- Given problem -
Update the rows below so that every "state / province" becomes "state or province", with everything else left as it is.

#####

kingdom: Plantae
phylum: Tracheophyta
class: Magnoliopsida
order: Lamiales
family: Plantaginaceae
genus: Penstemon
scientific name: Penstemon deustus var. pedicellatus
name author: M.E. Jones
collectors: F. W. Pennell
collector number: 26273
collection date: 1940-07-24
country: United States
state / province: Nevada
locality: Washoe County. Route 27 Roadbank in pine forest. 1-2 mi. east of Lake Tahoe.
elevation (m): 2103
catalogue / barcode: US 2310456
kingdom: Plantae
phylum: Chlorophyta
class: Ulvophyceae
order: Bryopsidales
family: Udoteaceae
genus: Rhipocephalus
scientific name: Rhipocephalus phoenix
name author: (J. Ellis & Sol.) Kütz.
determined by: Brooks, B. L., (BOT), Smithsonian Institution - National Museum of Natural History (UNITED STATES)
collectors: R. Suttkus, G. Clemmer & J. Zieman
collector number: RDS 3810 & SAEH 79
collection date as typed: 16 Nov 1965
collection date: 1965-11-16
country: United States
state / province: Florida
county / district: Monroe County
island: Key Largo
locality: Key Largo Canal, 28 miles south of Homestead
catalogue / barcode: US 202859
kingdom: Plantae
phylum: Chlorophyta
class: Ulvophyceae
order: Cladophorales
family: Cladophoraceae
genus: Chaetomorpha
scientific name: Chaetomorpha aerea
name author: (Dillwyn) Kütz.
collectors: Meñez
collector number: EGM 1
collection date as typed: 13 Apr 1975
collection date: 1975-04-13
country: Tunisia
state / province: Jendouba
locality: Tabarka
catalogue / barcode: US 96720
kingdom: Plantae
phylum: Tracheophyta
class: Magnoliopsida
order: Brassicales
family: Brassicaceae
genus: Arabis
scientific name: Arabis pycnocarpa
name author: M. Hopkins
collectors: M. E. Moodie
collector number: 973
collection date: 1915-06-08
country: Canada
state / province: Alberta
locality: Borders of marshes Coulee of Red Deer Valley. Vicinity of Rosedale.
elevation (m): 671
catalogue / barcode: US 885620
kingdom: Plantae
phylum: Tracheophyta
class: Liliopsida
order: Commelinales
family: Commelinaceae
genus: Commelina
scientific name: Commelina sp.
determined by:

#####

- Correct output -
kingdom: Plantae
phylum: Tracheophyta
class: Magnoliopsida
order: Lamiales
family: Plantaginaceae
genus: Penstemon
scientific name: Penstemon deustus var. pedicellatus
name author: M.E. Jones
collectors: F. W. Pennell
collector number: 26273
collection date: 1940-07-24
country: United States
state or province: Nevada
locality: Washoe County. Route 27 Roadbank in pine forest. 1-2 mi. east of Lake Tahoe.
elevation (m): 2103
catalogue / barcode: US 2310456
kingdom: Plantae
phylum: Chlorophyta
class: Ulvophyceae
order: Bryopsidales
family: Udoteaceae
genus: Rhipocephalus
scientific name: Rhipocephalus phoenix
name author: (J. Ellis & Sol.) Kütz.
determined by: Brooks, B. L., (BOT), Smithsonian Institution - National Museum of Natural History (UNITED STATES)
collectors: R. Suttkus, G. Clemmer & J. Zieman
collector number: RDS 3810 & SAEH 79
collection date as typed: 16 Nov 1965
collection date: 1965-11-16
country: United States
state or province: Florida
county / district: Monroe County
island: Key Largo
locality: Key Largo Canal, 28 miles south of Homestead
catalogue / barcode: US 202859
kingdom: Plantae
phylum: Chlorophyta
class: Ulvophyceae
order: Cladophorales
family: Cladophoraceae
genus: Chaetomorpha
scientific name: Chaetomorpha aerea
name author: (Dillwyn) Kütz.
collectors: Meñez
collector number: EGM 1
collection date as typed: 13 Apr 1975
collection date: 1975-04-13
country: Tunisia
state or province: Jendouba
locality: Tabarka
catalogue / barcode: US 96720
kingdom: Plantae
phylum: Tracheophyta
class: Magnoliopsida
order: Brassicales
family: Brassicaceae
genus: Arabis
scientific name: Arabis pycnocarpa
name author: M. Hopkins
collectors: M. E. Moodie
collector number: 973
collection date: 1915-06-08
country: Canada
state or province: Alberta
locality: Borders of marshes Coulee of Red Deer Valley. Vicinity of Rosedale.
elevation (m): 671
catalogue / barcode: US 885620
kingdom: Plantae
phylum: Tracheophyta
class: Liliopsida
order: Commelinales
family: Commelinaceae
genus: Commelina
scientific name: Commelina sp.
determined by:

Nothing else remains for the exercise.